Whether it would have meaningfully closed the gap between Philadelphia's growth trajectory and New York's over the following eighty years is difficult to determine. Philadelphia's manufacturing decline in the postwar decades had causes that ran through federal housing and highway policy, deindustrialization, and regional competition with the Sun Belt, forces that had comparatively little to do with where the UN's flagpoles ended up. However, the city’s lack of immigration growth in the post-war era likely would have been greatly bolstered by the presence of the United Nations, stemming the loses felt in neighborhoods close to Center City.
The national and global city
It's tempting to read the UN's arrival in New York as some sort of inflection point for American wealth concentration, the moment a Rockefeller bought his way into shaping the postwar order. While Rockefeller's donation was legally clean: he spent his own money, transferred clear title, and the land became sovereign UN territory that his family has never owned or profited from directly. His son Nelson and Robert Moses had been maneuvering behind the scenes to keep the headquarters near New York, including an earlier, unsuccessful attempt to offer the family's own Westchester estate, and the deal enriched Manhattan real estate broadly in ways that were certainly convenient for a family with major holdings there. That's elite influence operating through a respectable, diffuse channel. It is a different animal from the more direct, transactional self-dealing that shows up elsewhere in American business and political history, and the distinction is worth preserving rather than collapsing into a single story about greed. However, it would be wrong to not to point out the self-serving nature of Rockefeller’s actions.
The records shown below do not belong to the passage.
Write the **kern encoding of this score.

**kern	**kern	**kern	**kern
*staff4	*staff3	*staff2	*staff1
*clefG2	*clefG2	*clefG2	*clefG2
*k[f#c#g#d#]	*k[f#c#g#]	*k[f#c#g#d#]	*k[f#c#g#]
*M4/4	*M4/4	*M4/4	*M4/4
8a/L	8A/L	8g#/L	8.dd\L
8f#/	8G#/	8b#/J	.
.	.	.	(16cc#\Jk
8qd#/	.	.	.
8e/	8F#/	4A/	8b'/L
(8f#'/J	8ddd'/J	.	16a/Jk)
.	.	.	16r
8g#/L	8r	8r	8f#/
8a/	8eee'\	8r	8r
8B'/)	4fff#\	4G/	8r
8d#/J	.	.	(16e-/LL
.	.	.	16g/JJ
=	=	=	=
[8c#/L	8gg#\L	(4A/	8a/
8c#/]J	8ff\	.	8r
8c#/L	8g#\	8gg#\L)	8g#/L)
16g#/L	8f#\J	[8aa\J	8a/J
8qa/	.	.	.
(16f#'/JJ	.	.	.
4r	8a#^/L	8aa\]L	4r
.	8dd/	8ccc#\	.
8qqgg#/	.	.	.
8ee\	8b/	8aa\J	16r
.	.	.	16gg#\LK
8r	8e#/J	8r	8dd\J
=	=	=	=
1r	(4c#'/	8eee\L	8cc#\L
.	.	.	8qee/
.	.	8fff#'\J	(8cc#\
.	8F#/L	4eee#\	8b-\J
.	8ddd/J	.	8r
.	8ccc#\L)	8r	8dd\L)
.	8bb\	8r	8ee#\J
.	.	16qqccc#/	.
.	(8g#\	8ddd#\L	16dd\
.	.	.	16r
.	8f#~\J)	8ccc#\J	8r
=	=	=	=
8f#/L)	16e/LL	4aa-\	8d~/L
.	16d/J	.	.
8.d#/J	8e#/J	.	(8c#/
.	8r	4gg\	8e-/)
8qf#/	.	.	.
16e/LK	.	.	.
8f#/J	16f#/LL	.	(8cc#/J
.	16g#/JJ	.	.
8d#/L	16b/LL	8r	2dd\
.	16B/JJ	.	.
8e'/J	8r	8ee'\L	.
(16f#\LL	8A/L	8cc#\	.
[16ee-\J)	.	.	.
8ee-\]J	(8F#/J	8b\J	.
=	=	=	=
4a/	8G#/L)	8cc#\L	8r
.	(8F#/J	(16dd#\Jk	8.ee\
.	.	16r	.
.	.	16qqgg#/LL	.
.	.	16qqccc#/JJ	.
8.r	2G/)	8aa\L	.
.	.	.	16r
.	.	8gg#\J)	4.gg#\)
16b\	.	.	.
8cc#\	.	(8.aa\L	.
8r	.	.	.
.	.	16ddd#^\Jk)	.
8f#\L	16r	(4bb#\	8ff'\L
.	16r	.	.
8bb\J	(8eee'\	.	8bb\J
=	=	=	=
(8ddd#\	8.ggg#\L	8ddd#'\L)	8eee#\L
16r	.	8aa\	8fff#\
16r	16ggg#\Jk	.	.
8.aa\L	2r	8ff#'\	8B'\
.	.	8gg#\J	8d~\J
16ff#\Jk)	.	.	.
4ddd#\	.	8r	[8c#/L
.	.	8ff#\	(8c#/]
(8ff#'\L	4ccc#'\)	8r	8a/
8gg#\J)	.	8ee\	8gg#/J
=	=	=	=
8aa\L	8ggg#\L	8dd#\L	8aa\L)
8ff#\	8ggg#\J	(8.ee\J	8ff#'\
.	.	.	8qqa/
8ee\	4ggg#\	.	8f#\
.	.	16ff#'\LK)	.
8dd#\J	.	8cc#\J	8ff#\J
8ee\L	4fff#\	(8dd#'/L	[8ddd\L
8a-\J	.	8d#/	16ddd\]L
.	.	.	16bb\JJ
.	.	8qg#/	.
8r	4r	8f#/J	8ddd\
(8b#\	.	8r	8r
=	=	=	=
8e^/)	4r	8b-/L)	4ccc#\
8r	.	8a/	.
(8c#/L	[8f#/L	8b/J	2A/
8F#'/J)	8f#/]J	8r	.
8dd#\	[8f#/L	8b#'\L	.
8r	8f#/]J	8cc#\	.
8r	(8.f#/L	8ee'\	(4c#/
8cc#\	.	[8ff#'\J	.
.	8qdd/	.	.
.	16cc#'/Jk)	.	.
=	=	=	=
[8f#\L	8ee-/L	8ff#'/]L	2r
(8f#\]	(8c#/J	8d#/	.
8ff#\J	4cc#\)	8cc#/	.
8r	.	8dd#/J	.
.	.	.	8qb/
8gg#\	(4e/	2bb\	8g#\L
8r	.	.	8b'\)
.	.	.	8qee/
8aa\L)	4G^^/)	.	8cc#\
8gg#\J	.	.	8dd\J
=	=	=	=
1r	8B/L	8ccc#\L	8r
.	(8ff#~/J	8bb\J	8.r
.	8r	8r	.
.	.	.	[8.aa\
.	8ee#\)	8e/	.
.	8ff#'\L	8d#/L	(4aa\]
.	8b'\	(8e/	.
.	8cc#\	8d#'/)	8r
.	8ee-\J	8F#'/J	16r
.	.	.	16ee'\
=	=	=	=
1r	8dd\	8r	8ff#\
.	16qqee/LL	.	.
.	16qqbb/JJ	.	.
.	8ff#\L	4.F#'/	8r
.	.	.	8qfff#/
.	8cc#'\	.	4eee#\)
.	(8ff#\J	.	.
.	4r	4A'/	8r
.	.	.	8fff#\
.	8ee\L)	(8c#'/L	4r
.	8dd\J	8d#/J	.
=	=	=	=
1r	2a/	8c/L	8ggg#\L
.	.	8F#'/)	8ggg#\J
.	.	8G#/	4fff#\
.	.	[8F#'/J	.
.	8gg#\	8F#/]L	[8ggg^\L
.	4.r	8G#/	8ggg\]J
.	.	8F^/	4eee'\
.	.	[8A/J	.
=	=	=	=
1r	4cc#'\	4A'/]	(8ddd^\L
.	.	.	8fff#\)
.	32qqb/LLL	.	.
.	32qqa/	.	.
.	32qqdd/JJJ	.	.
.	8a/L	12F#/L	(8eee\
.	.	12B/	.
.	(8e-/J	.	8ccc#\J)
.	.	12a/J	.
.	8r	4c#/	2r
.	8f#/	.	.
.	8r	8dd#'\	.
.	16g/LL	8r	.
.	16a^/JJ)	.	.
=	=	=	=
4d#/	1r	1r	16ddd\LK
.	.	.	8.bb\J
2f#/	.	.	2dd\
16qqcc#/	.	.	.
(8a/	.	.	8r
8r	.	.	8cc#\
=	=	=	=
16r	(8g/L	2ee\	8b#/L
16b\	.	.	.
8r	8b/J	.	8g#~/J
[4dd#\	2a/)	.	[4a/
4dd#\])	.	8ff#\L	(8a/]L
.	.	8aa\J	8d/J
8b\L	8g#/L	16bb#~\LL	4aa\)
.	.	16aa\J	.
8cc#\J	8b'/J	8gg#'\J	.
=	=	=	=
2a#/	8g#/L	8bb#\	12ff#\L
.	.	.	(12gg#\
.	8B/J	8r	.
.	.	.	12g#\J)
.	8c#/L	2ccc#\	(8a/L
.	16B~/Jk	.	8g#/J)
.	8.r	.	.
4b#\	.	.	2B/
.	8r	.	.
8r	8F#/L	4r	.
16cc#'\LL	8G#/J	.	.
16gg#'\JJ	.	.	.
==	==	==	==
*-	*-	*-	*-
What the Philadelphia bid represented is a fork in the road for how postwar American civic identity got assigned. New York became the site where global power and American commercial dominance visibly fused. A Philadelphia headquarters would have forced a different fusion: the UN's internationalism draped over the imagery of the American founding, delegates debating collective security within sight of the halls of our Founding Fathers. Whether that combination would have tempered anything about how the UN, or the country, actually behaved over the following eight decades is speculative, but tempting to believe that the “rich get richer, the poor get poorer” mentality may have been more subdued.
The Diplomatic Center
The most plausible scenario would have been that Philadelphia would have a larger diplomatic community and international institutional presence than it does now. Fairmount Park, or the Independence Hall corridor, would look nothing like it does today. Some of the mid-century civic energy the city poured into preservation and park-building after losing the bid might have gone toward something else entirely, or might never have been summoned at all. While New York would still very likely be the country's financial capital, UN or no UN, it is likely that the corporate consolidation that consumed most of Philadelphia’s institutions may have been less severe. A much larger skyline might be in place. Neighborhoods that fell into disrepair may not have fallen so far.
While no one can tell really what difference it would have made to the city and country, it is clear that that Philadelphia came far closer to becoming the seat of the postwar world order than its current reputation as a legacy city, and that the deciding factor was less about the substance of either city's case and more about which family managed to move a checkbook first.